My experiences with Dr. Jaranilla, for one, have allowed me to map out the economic geography of Metro-Detroit, where wealth and poverty exist in such close proximities. Never have economic disparities been so defined. Driving northbound of I-75 can move me from poverty to wealth well under five minutes. Secondly, I have witnessed how these geographical inequities transcend to disparities on many levels, one of which is disparities in health . Although healthcare access is all within the reach of our patients in inner-city Detroit, I have witnessed a number of inequities that still persist. Mrs. Williams, a homebound patient with foot gangrene, has been denied physical therapy service because of a co-pay issue. Mr. Emas, a wheelchair bound veteran, has been unable to diligently keep up with his appointments at the DMC due to his disability and lack of reliable transportation. Mrs. Muraszewski has complained about the predominance of fast food chains in Detroit and the subsequent lack of access to healthy food options and produce. I have learned, firsthand, that race, socioeconomic factors, disability, and the physical environment shape health outcomes tremendously.

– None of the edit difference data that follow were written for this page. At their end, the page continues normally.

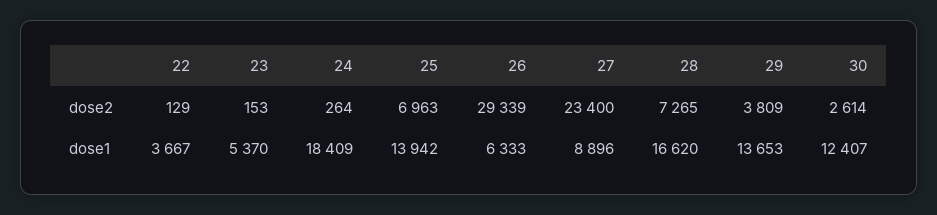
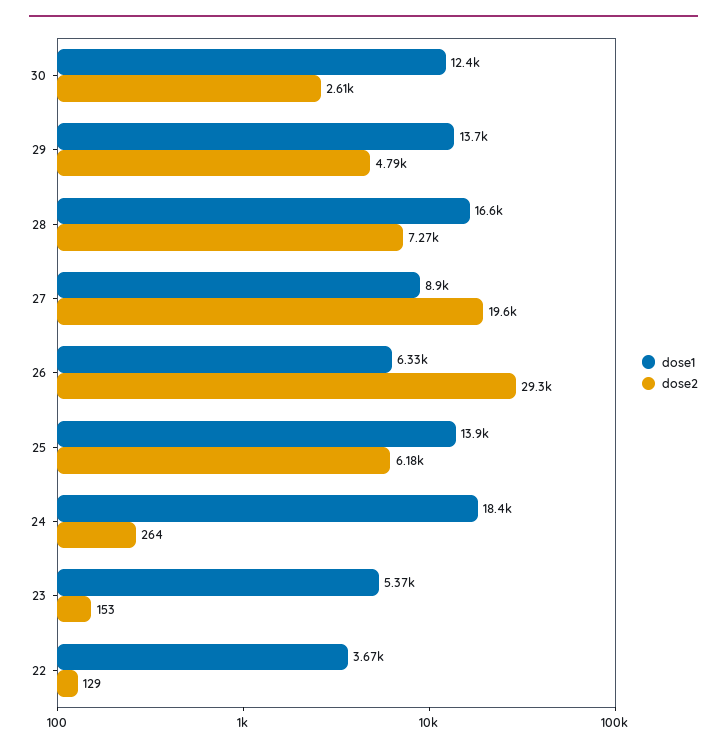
  {
    "dose2": {
      "22": 129,
      "23": 153,
      "24": 264,
-     "25": 6963,
+     "25": 6180,
      "26": 29339,
-     "27": 23400,
+     "27": 19600,
      "28": 7265,
-     "29": 3809,
+     "29": 4790,
      "30": 2614
    },
    "dose1": {
      "22": 3667,
      "23": 5370,
      "24": 18409,
      "25": 13942,
      "26": 6333,
      "27": 8896,
      "28": 16620,
      "29": 13653,
      "30": 12407
    }
  }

More importantly, it enabled me to gain, firsthand, a whole new perspective about managing disease and illness. Almost all of the patients we see in inner-city Detroit have or experience symptoms to chronic diseases- cardiovascular and diabetes. I can’t help but ponder why there is such a focus on medical treatment than upstream prevention and risk assessment in managing this pervasive problem of chronic diseases in the urban poor.

Such personal encounters resonated with my life experiences of disease and illness in Guizo. I have realized that examining health issues through a social lens is as important, or even more important, than scrutinizing them under a microscope. It was through such compounding realizations that I became interested in actively playing a role in health disparities issues both in children and in the urban poor. It was also for this reason that I became interested in public health and epidemiology. I believe that examining the role that society plays in shaping health issues better equips health professionals with a well-rounded understanding as to how disease and illness should be better addressed.

From my shadowing experiences, Stacy, a 46-yearl old woman with multiple sclerosis, stood out to me. She has a good spirit for someone with a chronic illness. One time as Dr. Jaranilla and I was about to leave her home, she uttered jokingly to me, “I look forward to the day when you will be a doctor and you will be taking care of me.” She had no idea that her words moved me immensely. Such retort, to me was very powerful and inspiring. As Dr. Jarnilla and I left her house, I remember opening the door and stepping out of the porch with a strong sense of purpose. “I sure will!” I fervently responded, more determined than I ever was for a future with a great responsibility at hand.